The use of the phenylpiperazine quinazoline compound or a pharmaceutically acceptable salt thereof in the preparation of an antitumor drug according to claim 6, characterized in that:

The tumor is non-small cell lung cancer, breast cancer, cervical cancer, brain tumor, pancreatic cancer, liver cancer, colorectal cancer, medullary thyroid cancer, glioma, neuroblastoma, kidney tumor, lung cancer, pancreatic cancer , Astrocytoma, bladder cancer, ovarian cancer, head and neck cancer, cervical cancer, thymic cancer, stomach cancer, ovarian cancer, or prostate cancer.

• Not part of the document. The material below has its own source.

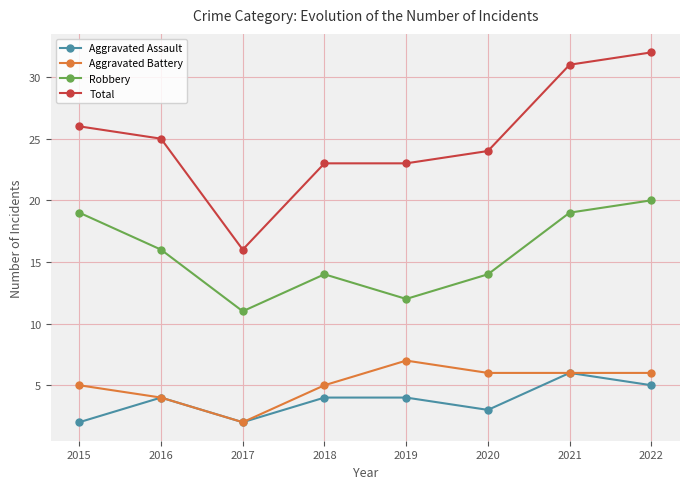

True or false: Aggravated Assault and Robbery intersect in this chart.

False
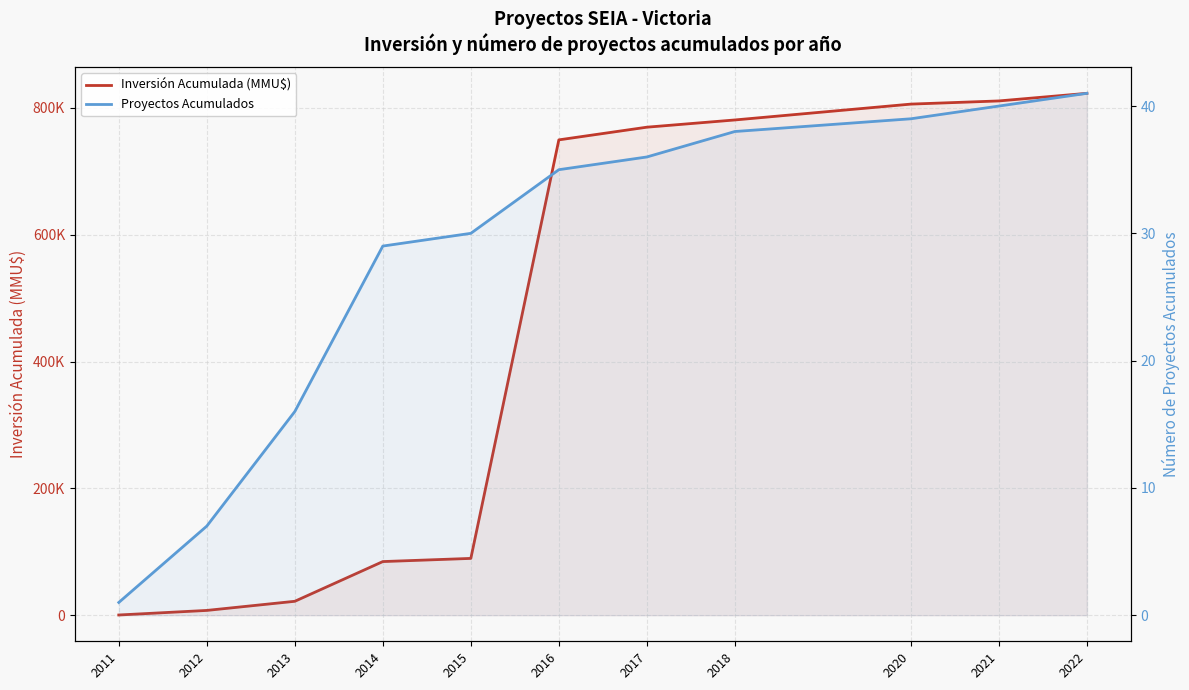

True or false: Inversión Acumulada (MMU$) and Proyectos Acumulados intersect in this chart.

False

The use of the phenylpiperazine quinazoline compound or a pharmaceutically acceptable salt thereof in the preparation of an antitumor drug according to claim 7, characterized in that:

The tumor is non-small cell lung cancer, lung adenocarcinoma or cervical cancer.
Use of the phenylpiperazine quinazoline compound of claim 1 or 2 or a pharmaceutically acceptable salt thereof in the preparation of a drug that inhibits kinases, a drug that inhibits integrin receptors, or a drug that inhibits HUVEC cell migration .
The application according to claim 9, characterized in that the kinase is EGFR kinase or EGFR T790M/L858R double mutant kinase; the integrin receptor is integrin αvβ3 receptor.